Could you retype every line below exactly, omitting the images?
*** Block opens ***
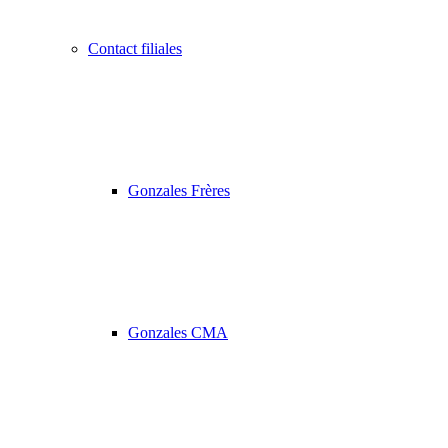
Contact filiales
Gonzales Frères
Gonzales CMA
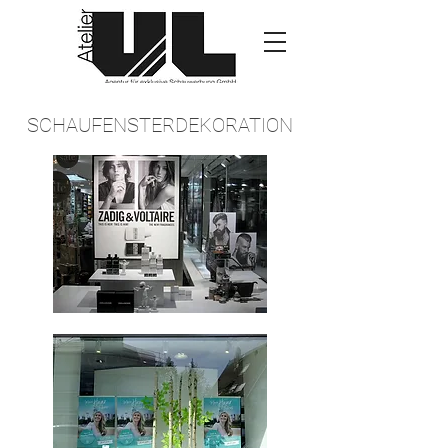
SCHAUFENSTERDEKORATION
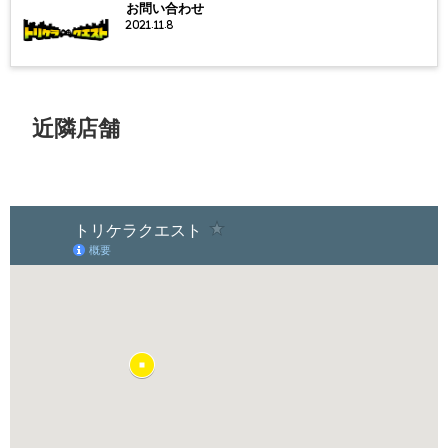
お問い合わせ
2021.11.8
近隣店舗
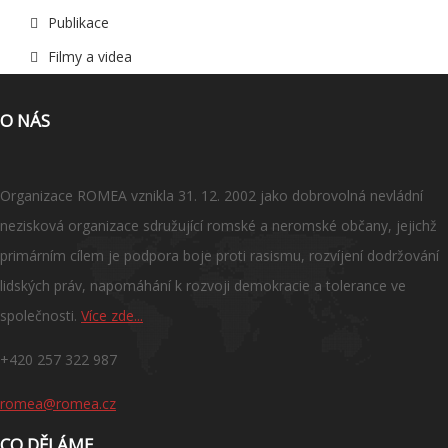
Publikace
Filmy a videa
O NÁS
Organizace ROMEA vznikla 31. 12. 2002 jako dobrovolná nevládní
nezisková organizace sdružující romské a neromské občany, jejichž
primárním cílem je podpora boje proti rasismu, rozvíjení dodržování
lidských práv, napomáhání k rozvoji demokracie a tolerance ve
společnosti.
Více zde...
+420 257 322 987
romea@romea.cz
CO DĚLÁME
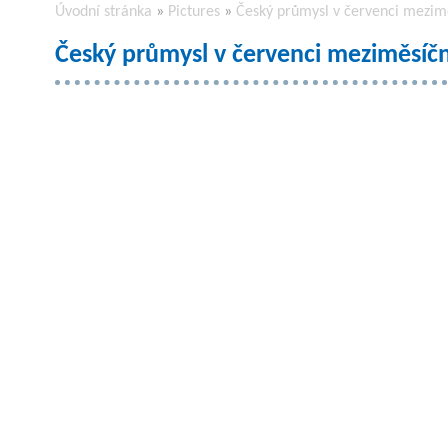
Úvodní stránka
»
Pictures
»
Český průmysl v červenci mezim
Český průmysl v červenci meziměsíčn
*** Block closes ***
- [Answer]:
Contact filiales
Gonzales Frères
Gonzales CMA
SCHAUFENSTERDEKORATION
お問い合わせ
2021.11.8
近隣店舗
Publikace
Filmy a videa
O NÁS
Organizace ROMEA vznikla 31. 12. 2002 jako dobrovolná nevládní
nezisková organizace sdružující romské a neromské občany, jejichž
primárním cílem je podpora boje proti rasismu, rozvíjení dodržování
lidských práv, napomáhání k rozvoji demokracie a tolerance ve
společnosti.
Více zde...
+420 257 322 987
romea@romea.cz
CO DĚLÁME
Úvodní stránka
»
Pictures
»
Český průmysl v červenci mezim
Český průmysl v červenci meziměsíčn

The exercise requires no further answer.